In November 1857 he opened his first business in the town. It was a Boot and Shoemaking store. During 1859 he had the Spur Inn built on this same land and he stayed in the hotel business for a futher 10 years, whilst at the same time running the station at Tarrayoukan. Hotels were to figure largely in the next generation. 

The Spur Inn was sold in 1869. Halbert could now devote his full attention to "Minstrel Haugh" which was seven miles south of Harrow and contained 1,542 acres. The sheep property had been cleared and otherwise improved with the addition of a wool shed, press, stables and stock and drafting yards. The homestead had 9 rooms, a cellar and of course a garden. Halbert did not live long enough to enjoy his property as he died (in Portland) on 29 November 1869. He had just celebrated his 46th birthday. His death was noted in the newspapers with the simple words "Halbert Edgar, brother of Mr D. Edgar, also died on the 29th. So we tumble off the stage one after another". 


During his years at Harrow, Halbert became quite involved in local affairs and especially in the development of a local school. On the 21 May 1855 Halbert was present at a public meeting held to discuss ways of providing a school for the children in the area, and at another meeting on 30 December 1862 Halbert and his brother David were among the gentlemen chosen to supervise the affairs of the village school, known as Harrow Common School. The school was conducted in the Harrow Presbyterian Church, a brick building with a corrugated iron roof, by Mr William Bruce Ross. There were 40 children enrolled at the school. 

Unlike his brother, David, he was not good at keeping in touch with his parents. His father, John, complained in a letter to Walter at Pine Hills dated July 15, 1863 that he was used to getting correspondence from David or his family but "we seldom get a letter from James or Halbert and never John." (From Burnt Eucalyptus Bark by Nancie Edgar)

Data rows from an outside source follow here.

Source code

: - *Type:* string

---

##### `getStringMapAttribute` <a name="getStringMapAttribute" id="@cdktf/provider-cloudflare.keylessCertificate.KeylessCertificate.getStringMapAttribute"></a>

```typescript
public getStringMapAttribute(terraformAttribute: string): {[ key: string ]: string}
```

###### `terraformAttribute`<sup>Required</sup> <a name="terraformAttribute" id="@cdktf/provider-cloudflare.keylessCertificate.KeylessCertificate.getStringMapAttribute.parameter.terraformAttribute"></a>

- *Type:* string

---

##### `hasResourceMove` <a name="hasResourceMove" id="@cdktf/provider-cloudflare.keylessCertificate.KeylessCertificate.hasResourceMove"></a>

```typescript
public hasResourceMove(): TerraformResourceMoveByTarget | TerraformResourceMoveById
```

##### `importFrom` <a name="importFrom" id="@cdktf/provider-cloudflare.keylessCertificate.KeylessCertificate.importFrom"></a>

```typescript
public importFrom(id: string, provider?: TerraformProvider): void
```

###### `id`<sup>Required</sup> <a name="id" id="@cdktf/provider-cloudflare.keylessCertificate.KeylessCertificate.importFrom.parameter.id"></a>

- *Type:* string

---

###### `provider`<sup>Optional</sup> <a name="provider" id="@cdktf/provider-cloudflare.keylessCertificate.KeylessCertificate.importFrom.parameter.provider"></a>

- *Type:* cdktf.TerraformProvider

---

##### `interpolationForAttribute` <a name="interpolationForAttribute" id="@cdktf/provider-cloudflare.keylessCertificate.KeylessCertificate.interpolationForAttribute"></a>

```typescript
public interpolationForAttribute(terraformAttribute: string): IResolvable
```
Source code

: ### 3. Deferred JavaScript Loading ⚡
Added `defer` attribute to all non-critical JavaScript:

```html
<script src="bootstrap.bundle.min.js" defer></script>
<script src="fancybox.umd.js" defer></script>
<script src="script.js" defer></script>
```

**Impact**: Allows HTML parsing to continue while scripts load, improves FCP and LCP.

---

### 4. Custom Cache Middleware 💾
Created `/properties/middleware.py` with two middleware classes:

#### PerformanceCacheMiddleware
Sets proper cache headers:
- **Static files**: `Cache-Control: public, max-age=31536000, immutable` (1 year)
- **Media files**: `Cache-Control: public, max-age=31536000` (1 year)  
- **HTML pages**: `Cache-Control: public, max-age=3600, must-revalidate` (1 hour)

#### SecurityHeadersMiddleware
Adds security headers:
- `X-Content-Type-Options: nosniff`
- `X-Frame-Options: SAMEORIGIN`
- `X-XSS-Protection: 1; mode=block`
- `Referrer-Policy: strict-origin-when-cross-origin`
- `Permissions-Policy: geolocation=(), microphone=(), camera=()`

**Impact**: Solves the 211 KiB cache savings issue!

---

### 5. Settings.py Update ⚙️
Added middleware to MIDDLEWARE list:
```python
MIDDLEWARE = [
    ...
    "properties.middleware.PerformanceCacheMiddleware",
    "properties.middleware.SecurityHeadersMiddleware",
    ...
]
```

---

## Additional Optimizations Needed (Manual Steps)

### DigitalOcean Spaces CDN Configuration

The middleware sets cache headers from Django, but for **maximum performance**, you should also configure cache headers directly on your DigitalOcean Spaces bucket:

The family, by now consisting of 5 sons (Robert died 1866) and 5 daughters stayed on the property for a further 7 years following Halbert's death.

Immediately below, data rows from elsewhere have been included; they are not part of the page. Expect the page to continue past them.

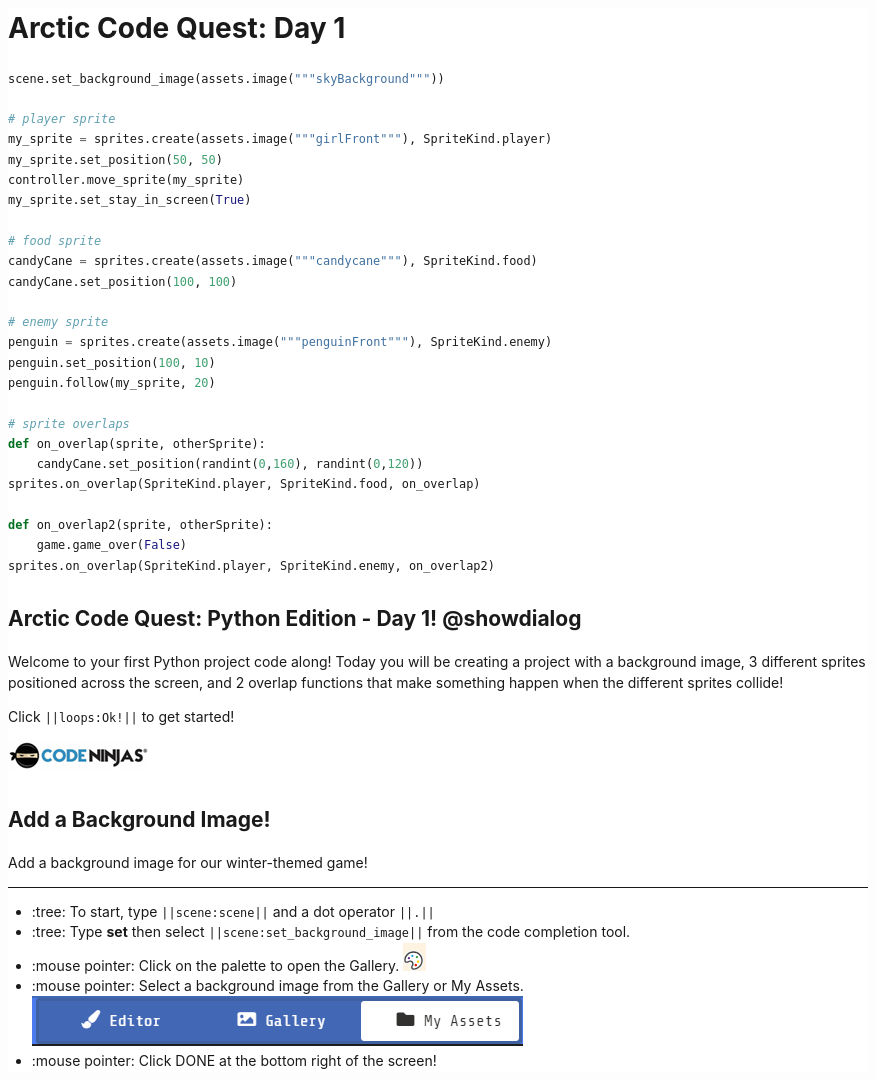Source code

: # Arctic Code Quest: Day 1

```python
scene.set_background_image(assets.image("""skyBackground"""))

# player sprite
my_sprite = sprites.create(assets.image("""girlFront"""), SpriteKind.player)
my_sprite.set_position(50, 50)
controller.move_sprite(my_sprite)
my_sprite.set_stay_in_screen(True)

# food sprite
candyCane = sprites.create(assets.image("""candycane"""), SpriteKind.food)
candyCane.set_position(100, 100)

# enemy sprite
penguin = sprites.create(assets.image("""penguinFront"""), SpriteKind.enemy)
penguin.set_position(100, 10)
penguin.follow(my_sprite, 20)

# sprite overlaps
def on_overlap(sprite, otherSprite):
    candyCane.set_position(randint(0,160), randint(0,120))
sprites.on_overlap(SpriteKind.player, SpriteKind.food, on_overlap)

def on_overlap2(sprite, otherSprite):
    game.game_over(False)
sprites.on_overlap(SpriteKind.player, SpriteKind.enemy, on_overlap2)
```

## Arctic Code Quest: Python Edition - Day 1! @showdialog

Welcome to your first Python project code along! Today you will be creating a project with a background image, 3 different sprites positioned across the screen, and 2 overlap functions that make something happen when the different sprites collide! 

Click ``||loops:Ok!||`` to get started!

![Logo](https://github.com/Code-Ninjas-Home-Office/arctic-code-quest/blob/master/images/CN-Logo.png?raw=true "CN Logo") 

## Add a Background Image!

Add a background image for our winter-themed game!

---

- :tree: To start, type ``||scene:scene||`` and a dot operator ``||.||``
- :tree: Type **set** then select ``||scene:set_background_image||`` from the code completion tool.
- :mouse pointer: Click on the palette to open the Gallery. ![Scene](https://github.com/Code-Ninjas-Home-Office/arctic-code-quest/blob/master/images/DrawTool.png?raw=true "Draw Tool")
- :mouse pointer: Select a background image from the Gallery or My Assets. ![Scene](https://github.com/Code-Ninjas-Home-Office/arctic-code-quest/blob/master/images/MyAssets.png?raw=true "My Assets Tab")
- :mouse pointer: Click DONE at the bottom right of the screen!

"Minstrel Haugh" was put up for auction in October 1875. By now the property also boasted a newly erected four roomed cottage, which was probably lived in by John, the eldest son, who had by now married. The property was passed in at the first auction so the family tried another auction in June 1876. Once again it did not sell. As the family had bought property in New South Wales they were anxious for a sale and so it was sold privately in 1876. Like many of the Scottish pioneers of the Western District of Victoria, these Edgars settled in New South Wales. This emigration was caused by a combination of successive droughts and the land selection law which encroached on the grazier's land. New South Wales held opportunities for much larger holdings than did Victoria. The new properties were close to Euabalong on the Lachlan River, and were called "Errebendery" and "Bulloak" as well as "The Willows" at Deniliquin. 

 The family ties to Victoria were a kept up as evidenced by the following note of livestock movements on page 7 of the Maitland Mercury of June 2, 1882:

"On Thursday 513 stud rams passed through Deniliquin. They are from Wandadale (Moody's) in the Warrnambool (Victoria) district and are bound for Eribendery, on the Lachlan.  J. Edgar in charge."

Sadly, in the words of Jessie Roper in a letter in 1973, "the droughts ruined them". Actually, most of the properties were gone by the mid 1930s. The Errebendery Station Cemetery also contains two unmarked graves of Edgar infants: Mary Alice Gertrude, daughter of William Edgar and Mary  Anne Barry in 1882, 2 years old and Margaret Jean died August 9, 1891 age unknown. Presumably she was the child of Margaret's eldest son John Edgar and his wife Alice Thomas although there were a number of Edgars involved with the property.

Note: Errebendery is the Station name which appears on much documentation but the local area Trig. station is spelt Eribendery on old parish maps.